[Stored data entries]
-.-.-
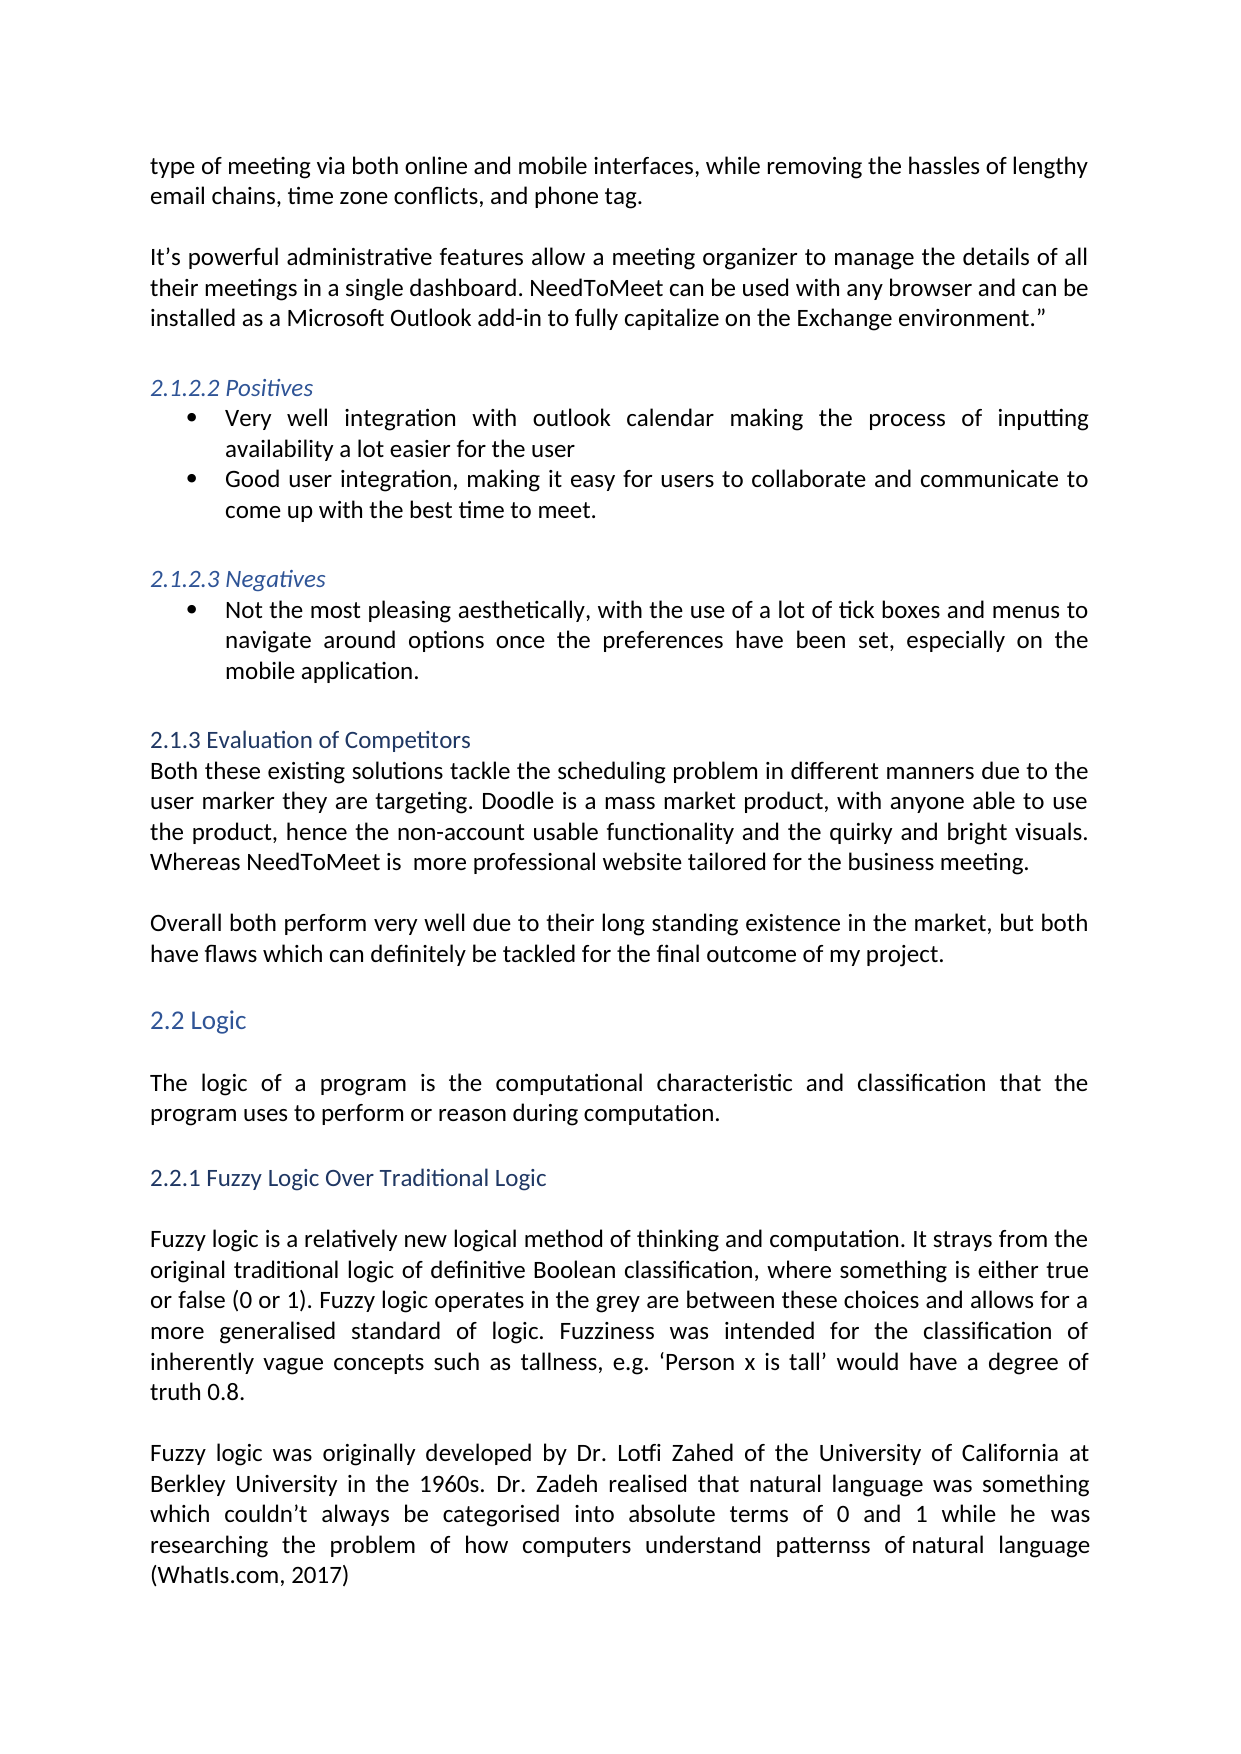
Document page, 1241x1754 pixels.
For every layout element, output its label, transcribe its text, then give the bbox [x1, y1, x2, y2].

subtitle 2.1.3 Evaluation of Competitors [150, 724, 1090, 755]
text It’s powerful administrative features allow a meeting organizer to manage the details of all their meetings in a single dashboard. NeedToMeet can be used with any browser and can be installed as a Microsoft Outlook add-in to fully capitalize on the Exchange environment.” [150, 242, 1090, 333]
text Both these existing solutions tackle the scheduling problem in different manners due to the user marker they are targeting. Doodle is a mass market product, with anyone able to use the product, hence the non-account usable functionality and the quirky and bright visuals. Whereas NeedToMeet is more professional website tailored for the business meeting. [150, 755, 1090, 877]
subtitle 2.1.2.3 Negatives [150, 563, 1090, 594]
subtitle 2.2.1 Fuzzy Logic Over Traditional Logic [150, 1162, 1090, 1193]
list Very well integration with outlook calendar making the process of inputting availability a lot easier for the user [187, 402, 1090, 463]
list Not the most pleasing aesthetically, with the use of a lot of tick boxes and menus to navigate around options once the preferences have been set, especially on the mobile application. [187, 594, 1090, 686]
text Fuzzy logic was originally developed by Dr. Lotfi Zahed of the University of California at Berkley University in the 1960s. Dr. Zadeh realised that natural language was something which couldn’t always be categorised into absolute terms of 0 and 1 while he was researching the problem of how computers understand patternss of natural language (WhatIs.com, 2017) [150, 1437, 1090, 1529]
text Fuzzy logic is a relatively new logical method of thinking and computation. It strays from the original traditional logic of definitive Boolean classification, where something is either true or false (0 or 1). Fuzzy logic operates in the grey are between these choices and allows for a more generalised standard of logic. Fuzziness was intended for the classification of inherently vague concepts such as tallness, e.g. ‘Person x is tall’ would have a degree of truth 0.8. [150, 1223, 1090, 1407]
list Good user integration, making it easy for users to collaborate and communicate to come up with the best time to meet. [187, 463, 1090, 524]
subtitle 2.2 Logic [150, 1003, 1090, 1036]
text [150, 150, 1090, 211]
text Overall both perform very well due to their long standing existence in the market, but both have flaws which can definitely be tackled for the final outcome of my project. [150, 907, 1090, 968]
text The logic of a program is the computational characteristic and classification that the program uses to perform or reason during computation. [150, 1067, 1090, 1128]
text Fuzzy logic was originally developed by Dr. Lotfi Zahed of the University of California at Berkley University in the 1960s. Dr. Zadeh realised that natural language was something which couldn’t always be categorised into absolute terms of 0 and 1 while he was researching the problem of how computers understand patternss of natural language (WhatIs.com, 2017) [150, 1559, 1090, 1590]
subtitle 2.1.2.2 Positives [150, 372, 1090, 402]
-.-.-
Without changing a word, retype every entry above, but drop its pictures.

Document page, 1241x1754 pixels.
For every layout element, output its label, transcribe its text, then give the bbox [x1, y1, x2, y2].

subtitle 2.1.3 Evaluation of Competitors [150, 724, 1090, 755]
text It’s powerful administrative features allow a meeting organizer to manage the details of all their meetings in a single dashboard. NeedToMeet can be used with any browser and can be installed as a Microsoft Outlook add-in to fully capitalize on the Exchange environment.” [150, 242, 1090, 333]
text Both these existing solutions tackle the scheduling problem in different manners due to the user marker they are targeting. Doodle is a mass market product, with anyone able to use the product, hence the non-account usable functionality and the quirky and bright visuals. Whereas NeedToMeet is more professional website tailored for the business meeting. [150, 755, 1090, 877]
subtitle 2.1.2.3 Negatives [150, 563, 1090, 594]
subtitle 2.2.1 Fuzzy Logic Over Traditional Logic [150, 1162, 1090, 1193]
list Very well integration with outlook calendar making the process of inputting availability a lot easier for the user [187, 402, 1090, 463]
list Not the most pleasing aesthetically, with the use of a lot of tick boxes and menus to navigate around options once the preferences have been set, especially on the mobile application. [187, 594, 1090, 686]
text Fuzzy logic was originally developed by Dr. Lotfi Zahed of the University of California at Berkley University in the 1960s. Dr. Zadeh realised that natural language was something which couldn’t always be categorised into absolute terms of 0 and 1 while he was researching the problem of how computers understand patternss of natural language (WhatIs.com, 2017) [150, 1437, 1090, 1529]
text Fuzzy logic is a relatively new logical method of thinking and computation. It strays from the original traditional logic of definitive Boolean classification, where something is either true or false (0 or 1). Fuzzy logic operates in the grey are between these choices and allows for a more generalised standard of logic. Fuzziness was intended for the classification of inherently vague concepts such as tallness, e.g. ‘Person x is tall’ would have a degree of truth 0.8. [150, 1223, 1090, 1407]
list Good user integration, making it easy for users to collaborate and communicate to come up with the best time to meet. [187, 463, 1090, 524]
subtitle 2.2 Logic [150, 1003, 1090, 1036]
text [150, 150, 1090, 211]
text Overall both perform very well due to their long standing existence in the market, but both have flaws which can definitely be tackled for the final outcome of my project. [150, 907, 1090, 968]
text The logic of a program is the computational characteristic and classification that the program uses to perform or reason during computation. [150, 1067, 1090, 1128]
text Fuzzy logic was originally developed by Dr. Lotfi Zahed of the University of California at Berkley University in the 1960s. Dr. Zadeh realised that natural language was something which couldn’t always be categorised into absolute terms of 0 and 1 while he was researching the problem of how computers understand patternss of natural language (WhatIs.com, 2017) [150, 1559, 1090, 1590]
subtitle 2.1.2.2 Positives [150, 372, 1090, 402]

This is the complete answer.